One Equity, Russia fund team up on deal

The deal, led by a consortium which includes Russia’s sovereign private equity arm and trade buyer Cordiant, comes a week after One Equity announced its spin-off from JP Morgan.

One Equity Partners, the buyout subsidiary of JP Morgan Chase, has teamed up with the Russian Direct Investment Fund to invest in Voltyre-Prom. 

The investment was made alongside tire manufacturers Titan International and Cordiant. The consortium will become the controlling shareholder of Voltyre-Prom, with Titan taking over as its managing partner. The size of the transaction was not disclosed. 

Voltyre-Prom is the largest producer of agricultural and industrial tyres in Russia, for which it boasts 43 percent and 16 percent market shares respectively. The company produced around 1.35 million tyres last year. 

Voltyre-Prom’s new owners intend to develop the group further by modernising its operations, grow its specialty tyre product range, reduce imports by shifting production to Russia and expand internationally. 

The involvement of investors of such scale underlines the growth prospects in the Russian agricultural sector.

Kirill Dmitriev

“RDIF completed this deal alongside world class strategic partners from both the global industrial and financial sectors. The involvement of investors of such scale underlines the growth prospects in the Russian agricultural sector,” said Kirill Dmitriev, CEO of RDIF, in a statement. 

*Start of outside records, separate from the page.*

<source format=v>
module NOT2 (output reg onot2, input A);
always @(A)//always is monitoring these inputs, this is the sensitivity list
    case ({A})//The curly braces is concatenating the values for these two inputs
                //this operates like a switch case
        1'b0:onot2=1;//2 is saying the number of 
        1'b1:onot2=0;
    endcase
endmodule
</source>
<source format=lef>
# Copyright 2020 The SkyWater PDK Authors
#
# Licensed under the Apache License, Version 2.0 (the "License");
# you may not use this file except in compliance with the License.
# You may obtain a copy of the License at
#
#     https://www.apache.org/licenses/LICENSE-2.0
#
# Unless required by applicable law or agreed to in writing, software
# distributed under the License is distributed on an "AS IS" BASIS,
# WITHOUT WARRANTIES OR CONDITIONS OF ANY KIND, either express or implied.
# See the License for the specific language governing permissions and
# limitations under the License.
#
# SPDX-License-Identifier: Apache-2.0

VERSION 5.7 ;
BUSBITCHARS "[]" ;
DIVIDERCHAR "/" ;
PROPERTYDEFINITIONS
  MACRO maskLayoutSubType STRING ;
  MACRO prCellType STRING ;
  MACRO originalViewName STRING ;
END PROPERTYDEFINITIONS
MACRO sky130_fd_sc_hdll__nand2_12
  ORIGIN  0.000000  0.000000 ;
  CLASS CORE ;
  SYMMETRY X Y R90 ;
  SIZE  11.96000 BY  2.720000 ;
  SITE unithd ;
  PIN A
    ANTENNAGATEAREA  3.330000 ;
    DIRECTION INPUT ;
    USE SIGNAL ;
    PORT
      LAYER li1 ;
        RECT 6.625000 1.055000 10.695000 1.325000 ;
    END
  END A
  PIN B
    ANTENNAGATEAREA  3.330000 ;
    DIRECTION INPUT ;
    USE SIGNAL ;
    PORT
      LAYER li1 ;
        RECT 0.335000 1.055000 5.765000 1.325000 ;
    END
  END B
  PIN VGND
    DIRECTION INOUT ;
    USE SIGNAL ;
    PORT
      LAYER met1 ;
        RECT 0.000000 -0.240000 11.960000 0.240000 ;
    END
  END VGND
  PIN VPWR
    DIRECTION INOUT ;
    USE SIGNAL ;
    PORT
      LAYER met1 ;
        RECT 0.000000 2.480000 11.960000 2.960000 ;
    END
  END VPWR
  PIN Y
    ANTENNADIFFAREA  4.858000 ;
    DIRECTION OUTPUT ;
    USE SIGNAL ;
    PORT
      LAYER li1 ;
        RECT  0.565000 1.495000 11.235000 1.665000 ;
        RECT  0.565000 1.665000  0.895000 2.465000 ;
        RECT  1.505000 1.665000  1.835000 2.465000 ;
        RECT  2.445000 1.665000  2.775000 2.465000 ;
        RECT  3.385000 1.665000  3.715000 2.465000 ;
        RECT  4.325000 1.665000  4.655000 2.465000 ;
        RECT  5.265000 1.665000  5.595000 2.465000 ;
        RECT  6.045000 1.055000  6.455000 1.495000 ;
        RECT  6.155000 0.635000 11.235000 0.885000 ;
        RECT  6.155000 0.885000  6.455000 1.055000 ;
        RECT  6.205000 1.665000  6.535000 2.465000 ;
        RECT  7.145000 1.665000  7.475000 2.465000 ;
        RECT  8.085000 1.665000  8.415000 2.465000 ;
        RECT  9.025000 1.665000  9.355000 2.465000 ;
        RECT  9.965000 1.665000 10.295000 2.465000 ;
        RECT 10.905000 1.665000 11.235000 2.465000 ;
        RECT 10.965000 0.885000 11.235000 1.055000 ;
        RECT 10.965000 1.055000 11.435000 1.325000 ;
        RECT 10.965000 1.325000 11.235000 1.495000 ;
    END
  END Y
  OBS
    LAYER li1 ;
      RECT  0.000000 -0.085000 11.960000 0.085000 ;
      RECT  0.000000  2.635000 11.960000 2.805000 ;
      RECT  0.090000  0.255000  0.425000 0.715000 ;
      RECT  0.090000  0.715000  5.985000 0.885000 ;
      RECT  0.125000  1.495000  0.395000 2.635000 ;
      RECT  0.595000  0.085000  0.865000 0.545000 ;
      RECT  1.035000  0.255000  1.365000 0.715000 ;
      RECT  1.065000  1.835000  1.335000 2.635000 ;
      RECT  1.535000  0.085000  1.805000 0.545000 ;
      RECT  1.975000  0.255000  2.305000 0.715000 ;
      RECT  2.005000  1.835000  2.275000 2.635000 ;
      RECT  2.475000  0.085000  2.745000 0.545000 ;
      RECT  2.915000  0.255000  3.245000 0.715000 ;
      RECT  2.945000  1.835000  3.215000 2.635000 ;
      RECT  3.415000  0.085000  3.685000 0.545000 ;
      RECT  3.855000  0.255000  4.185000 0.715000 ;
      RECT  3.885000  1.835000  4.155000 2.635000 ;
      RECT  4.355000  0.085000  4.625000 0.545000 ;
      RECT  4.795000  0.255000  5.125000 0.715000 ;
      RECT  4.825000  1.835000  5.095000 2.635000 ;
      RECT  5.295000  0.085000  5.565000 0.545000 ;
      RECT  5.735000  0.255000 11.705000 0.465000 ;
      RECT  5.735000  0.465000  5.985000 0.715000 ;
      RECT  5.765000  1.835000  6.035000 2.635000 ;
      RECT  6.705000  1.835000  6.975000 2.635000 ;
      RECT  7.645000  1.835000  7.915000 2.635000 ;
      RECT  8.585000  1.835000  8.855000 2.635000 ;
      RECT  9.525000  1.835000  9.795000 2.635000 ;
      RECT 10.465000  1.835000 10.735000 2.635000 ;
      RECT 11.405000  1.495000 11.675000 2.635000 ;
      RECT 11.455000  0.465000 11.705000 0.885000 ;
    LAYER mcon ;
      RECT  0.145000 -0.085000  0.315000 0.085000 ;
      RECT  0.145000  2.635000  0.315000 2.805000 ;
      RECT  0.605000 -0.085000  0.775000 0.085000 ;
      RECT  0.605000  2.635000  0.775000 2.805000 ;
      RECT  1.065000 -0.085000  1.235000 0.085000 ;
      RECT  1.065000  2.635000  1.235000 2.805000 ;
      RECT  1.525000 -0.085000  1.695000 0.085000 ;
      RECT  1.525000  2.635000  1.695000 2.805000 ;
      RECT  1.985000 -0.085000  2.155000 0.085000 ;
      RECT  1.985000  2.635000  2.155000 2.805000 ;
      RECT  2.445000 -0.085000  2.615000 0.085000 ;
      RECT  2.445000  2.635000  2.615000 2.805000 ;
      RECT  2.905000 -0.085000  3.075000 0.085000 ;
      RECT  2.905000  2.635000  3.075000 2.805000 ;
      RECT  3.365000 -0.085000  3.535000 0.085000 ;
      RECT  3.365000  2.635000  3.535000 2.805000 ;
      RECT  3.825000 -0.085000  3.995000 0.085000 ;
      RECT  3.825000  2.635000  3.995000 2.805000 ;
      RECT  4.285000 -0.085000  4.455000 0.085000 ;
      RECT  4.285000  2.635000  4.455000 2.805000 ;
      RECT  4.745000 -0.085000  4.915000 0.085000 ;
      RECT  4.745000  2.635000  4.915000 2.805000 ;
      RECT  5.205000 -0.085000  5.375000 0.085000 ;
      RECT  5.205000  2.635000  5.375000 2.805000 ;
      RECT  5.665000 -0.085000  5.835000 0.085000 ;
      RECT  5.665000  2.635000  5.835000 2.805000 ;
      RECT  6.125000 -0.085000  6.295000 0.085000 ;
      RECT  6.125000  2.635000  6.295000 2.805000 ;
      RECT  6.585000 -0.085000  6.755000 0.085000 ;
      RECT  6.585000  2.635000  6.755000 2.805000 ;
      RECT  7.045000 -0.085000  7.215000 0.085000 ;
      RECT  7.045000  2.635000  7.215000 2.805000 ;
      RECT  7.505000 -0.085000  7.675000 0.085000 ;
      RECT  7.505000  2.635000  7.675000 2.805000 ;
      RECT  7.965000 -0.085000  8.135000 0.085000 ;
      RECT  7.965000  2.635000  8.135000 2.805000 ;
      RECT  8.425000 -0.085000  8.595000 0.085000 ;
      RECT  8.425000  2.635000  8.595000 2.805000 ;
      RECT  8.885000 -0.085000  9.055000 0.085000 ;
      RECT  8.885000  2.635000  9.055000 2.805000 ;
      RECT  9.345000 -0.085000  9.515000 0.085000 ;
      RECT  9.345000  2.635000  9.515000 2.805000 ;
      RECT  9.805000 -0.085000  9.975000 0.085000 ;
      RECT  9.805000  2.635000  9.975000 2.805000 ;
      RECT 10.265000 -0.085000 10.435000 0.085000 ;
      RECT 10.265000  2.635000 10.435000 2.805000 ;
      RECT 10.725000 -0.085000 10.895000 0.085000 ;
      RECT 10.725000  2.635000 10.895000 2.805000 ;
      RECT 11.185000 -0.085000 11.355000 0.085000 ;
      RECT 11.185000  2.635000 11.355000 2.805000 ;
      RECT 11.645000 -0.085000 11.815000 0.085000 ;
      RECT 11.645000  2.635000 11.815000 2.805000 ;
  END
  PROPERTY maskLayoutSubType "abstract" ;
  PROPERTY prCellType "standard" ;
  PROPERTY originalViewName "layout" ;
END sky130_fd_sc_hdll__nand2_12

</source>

The deal comes shortly after JP Morgan confirmed plans to spin-off One Equity. The buyout division, which currently manages around $4.5 billion exclusively for JP Morgan, is set to begin raising a fund from external LPs, the US bank said last week. 

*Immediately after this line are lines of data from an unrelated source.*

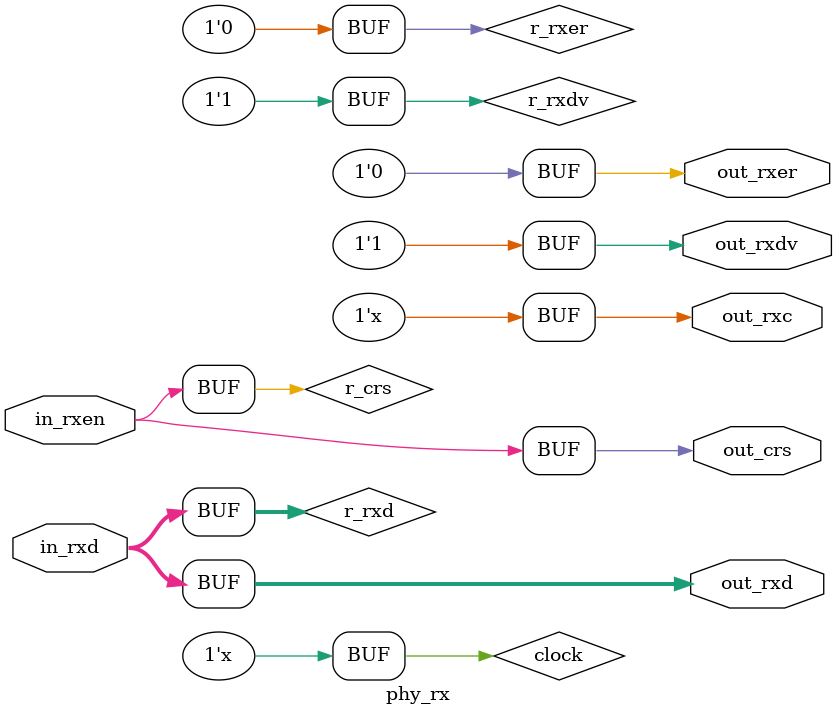
<source format=v>
module phy_rx(
    input   wire        in_rxen,
    input   wire [7:0]  in_rxd,
    output  wire        out_rxc,
    output  wire        out_rxdv,
    output  wire [7:0]  out_rxd,
    output  wire        out_rxer,
    output  wire        out_crs
    );

    reg clock;
    reg r_rxdv;
    reg [7:0] r_rxd;
    reg r_rxer;
    reg r_crs;

    assign out_rxc = clock;
    assign out_rxdv = r_rxdv;
    assign out_rxd = r_rxd;
    assign out_rxer = r_rxer;
    assign out_crs = r_crs;

    initial begin
        clock <= 0;
        r_rxdv <= 1; // TODO
        r_rxer <= 0; // TODO
        r_crs <= 0;
    end

    always begin
        #10 clock = ~clock;
        r_rxd <= in_rxd;
        r_crs <= in_rxen;
    end



endmodule

</source>
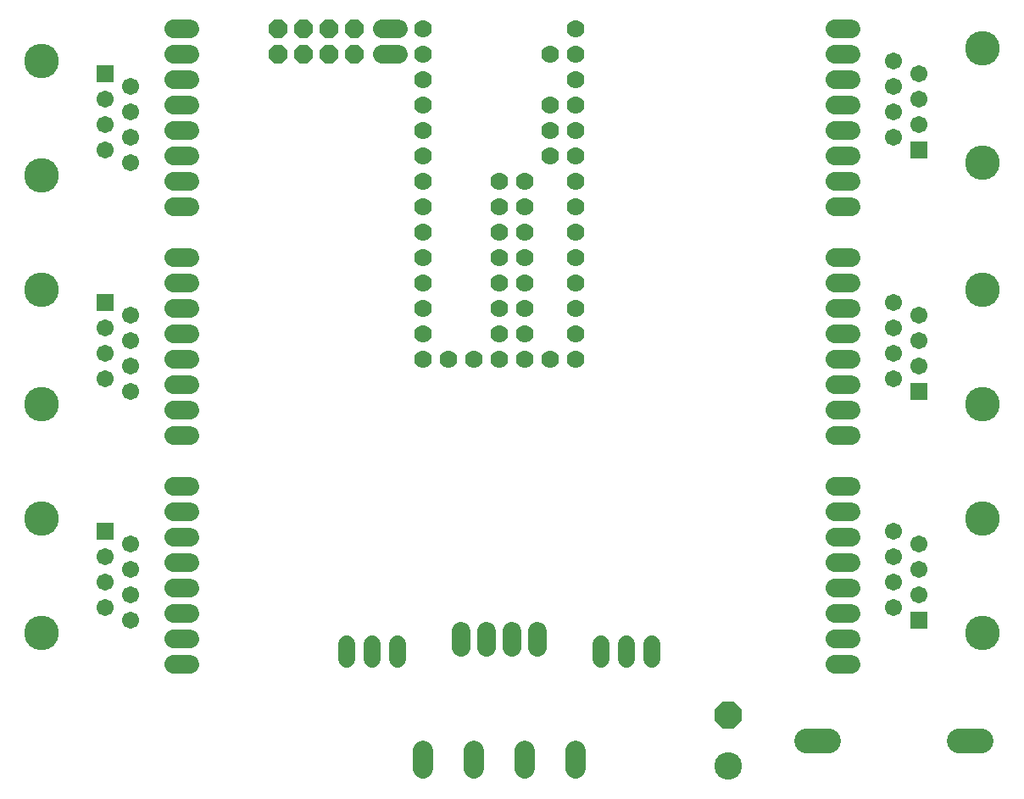
<source format=gbs>
G75*
%MOIN*%
%OFA0B0*%
%FSLAX24Y24*%
%IPPOS*%
%LPD*%
%AMOC8*
5,1,8,0,0,1.08239X$1,22.5*
%
%ADD10C,0.1080*%
%ADD11OC8,0.1080*%
%ADD12C,0.0965*%
%ADD13C,0.0680*%
%ADD14C,0.0720*%
%ADD15OC8,0.0720*%
%ADD16C,0.0700*%
%ADD17C,0.0674*%
%ADD18R,0.0674X0.0674*%
%ADD19C,0.1360*%
%ADD20C,0.0790*%
D10*
X030204Y002500D03*
D11*
X030204Y004500D03*
D12*
X033261Y003500D02*
X034146Y003500D01*
X039261Y003500D02*
X040146Y003500D01*
D13*
X027204Y006700D02*
X027204Y007300D01*
X026204Y007300D02*
X026204Y006700D01*
X025204Y006700D02*
X025204Y007300D01*
X017204Y007300D02*
X017204Y006700D01*
X016204Y006700D02*
X016204Y007300D01*
X015204Y007300D02*
X015204Y006700D01*
D14*
X009024Y006500D02*
X008384Y006500D01*
X008384Y007500D02*
X009024Y007500D01*
X009024Y008500D02*
X008384Y008500D01*
X008384Y009500D02*
X009024Y009500D01*
X009024Y010500D02*
X008384Y010500D01*
X008384Y011500D02*
X009024Y011500D01*
X009024Y012500D02*
X008384Y012500D01*
X008384Y013500D02*
X009024Y013500D01*
X009024Y015500D02*
X008384Y015500D01*
X008384Y016500D02*
X009024Y016500D01*
X009024Y017500D02*
X008384Y017500D01*
X008384Y018500D02*
X009024Y018500D01*
X009024Y019500D02*
X008384Y019500D01*
X008384Y020500D02*
X009024Y020500D01*
X009024Y021500D02*
X008384Y021500D01*
X008384Y022500D02*
X009024Y022500D01*
X009024Y024500D02*
X008384Y024500D01*
X008384Y025500D02*
X009024Y025500D01*
X009024Y026500D02*
X008384Y026500D01*
X008384Y027500D02*
X009024Y027500D01*
X009024Y028500D02*
X008384Y028500D01*
X008384Y029500D02*
X009024Y029500D01*
X009024Y030500D02*
X008384Y030500D01*
X008384Y031500D02*
X009024Y031500D01*
X016584Y031500D02*
X017224Y031500D01*
X017224Y030500D02*
X016584Y030500D01*
X034384Y030500D02*
X035024Y030500D01*
X035024Y031500D02*
X034384Y031500D01*
X034384Y029500D02*
X035024Y029500D01*
X035024Y028500D02*
X034384Y028500D01*
X034384Y027500D02*
X035024Y027500D01*
X035024Y026500D02*
X034384Y026500D01*
X034384Y025500D02*
X035024Y025500D01*
X035024Y024500D02*
X034384Y024500D01*
X034384Y022500D02*
X035024Y022500D01*
X035024Y021500D02*
X034384Y021500D01*
X034384Y020500D02*
X035024Y020500D01*
X035024Y019500D02*
X034384Y019500D01*
X034384Y018500D02*
X035024Y018500D01*
X035024Y017500D02*
X034384Y017500D01*
X034384Y016500D02*
X035024Y016500D01*
X035024Y015500D02*
X034384Y015500D01*
X034384Y013500D02*
X035024Y013500D01*
X035024Y012500D02*
X034384Y012500D01*
X034384Y011500D02*
X035024Y011500D01*
X035024Y010500D02*
X034384Y010500D01*
X034384Y009500D02*
X035024Y009500D01*
X035024Y008500D02*
X034384Y008500D01*
X034384Y007500D02*
X035024Y007500D01*
X035024Y006500D02*
X034384Y006500D01*
X022704Y007180D02*
X022704Y007820D01*
X021704Y007820D02*
X021704Y007180D01*
X020704Y007180D02*
X020704Y007820D01*
X019704Y007820D02*
X019704Y007180D01*
D15*
X015504Y030500D03*
X014504Y030500D03*
X013504Y030500D03*
X013504Y031500D03*
X014504Y031500D03*
X015504Y031500D03*
X012504Y031500D03*
X012504Y030500D03*
D16*
X018204Y030500D03*
X018204Y031500D03*
X018204Y029500D03*
X018204Y028500D03*
X018204Y027500D03*
X018204Y026500D03*
X018204Y025500D03*
X018204Y024500D03*
X018204Y023500D03*
X018204Y022500D03*
X018204Y021500D03*
X018204Y020500D03*
X018204Y019500D03*
X018204Y018500D03*
X019204Y018500D03*
X020204Y018500D03*
X021204Y018500D03*
X022204Y018500D03*
X023204Y018500D03*
X024204Y018500D03*
X024204Y019500D03*
X024204Y020500D03*
X024204Y021500D03*
X024204Y022500D03*
X024204Y023500D03*
X024204Y024500D03*
X024204Y025500D03*
X024204Y026500D03*
X023204Y026500D03*
X023204Y027500D03*
X024204Y027500D03*
X024204Y028500D03*
X023204Y028500D03*
X024204Y029500D03*
X024204Y030500D03*
X023204Y030500D03*
X024204Y031500D03*
X022204Y025500D03*
X022204Y024500D03*
X022204Y023500D03*
X022204Y022500D03*
X022204Y021500D03*
X022204Y020500D03*
X022204Y019500D03*
X021204Y019500D03*
X021204Y020500D03*
X021204Y021500D03*
X021204Y022500D03*
X021204Y023500D03*
X021204Y024500D03*
X021204Y025500D03*
D17*
X006704Y026250D03*
X005704Y026750D03*
X006704Y027250D03*
X005704Y027750D03*
X006704Y028250D03*
X005704Y028750D03*
X006704Y029250D03*
X006704Y020250D03*
X005704Y019750D03*
X006704Y019250D03*
X005704Y018750D03*
X006704Y018250D03*
X005704Y017750D03*
X006704Y017250D03*
X006704Y011250D03*
X005704Y010750D03*
X006704Y010250D03*
X005704Y009750D03*
X006704Y009250D03*
X005704Y008750D03*
X006704Y008250D03*
X036704Y008750D03*
X037704Y009250D03*
X036704Y009750D03*
X037704Y010250D03*
X036704Y010750D03*
X037704Y011250D03*
X036704Y011750D03*
X036704Y017750D03*
X037704Y018250D03*
X036704Y018750D03*
X037704Y019250D03*
X036704Y019750D03*
X037704Y020250D03*
X036704Y020750D03*
X036704Y027250D03*
X037704Y027750D03*
X036704Y028250D03*
X037704Y028750D03*
X036704Y029250D03*
X037704Y029750D03*
X036704Y030250D03*
D18*
X037704Y026750D03*
X037704Y017250D03*
X037704Y008250D03*
X005704Y011750D03*
X005704Y020750D03*
X005704Y029750D03*
D19*
X003204Y030250D03*
X003204Y025750D03*
X003204Y021250D03*
X003204Y016750D03*
X003204Y012250D03*
X003204Y007750D03*
X040204Y007750D03*
X040204Y012250D03*
X040204Y016750D03*
X040204Y021250D03*
X040204Y026250D03*
X040204Y030750D03*
D20*
X024204Y003105D02*
X024204Y002395D01*
X022204Y002395D02*
X022204Y003105D01*
X020204Y003105D02*
X020204Y002395D01*
X018204Y002395D02*
X018204Y003105D01*
M02*

</source>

The move comes as US lenders face pressure to loosen their relationships with alternative assets to comply with new regulation, dubbed the “Volcker rule”, which restricts proprietary trading and risky investments. It echoes decisions by other financial institutions, such as Bank of America and Citigroup, to sell their private equity portfolios to raise fresh capital. 

JPMorgan has also been trying to sell its about $400 million limited partner stake in CCMP Capital Partners on the secondaries market — a sale driven by regulatory concerns.

The spin-off also comes amid a period of shake-up at JP Morgan. The bank has been striving to streamline its business and avoid potential conflicts in the wake of the “London Whale” scandal, which saw it accumulate more than $2 billion in trading losses last year. 

One Equity will continue to make investments for JP Morgan during the interim period, and manage the existing group of portfolio companies held on the bank’s behalf. It invests between $50 million and $250 million per transaction in North America, Europe, Asia and South America.  

RDIF was established in 2011 to make equity investments primarily in Russia. Its management company is fully owned by Vnesheconombank, the country’s development bank.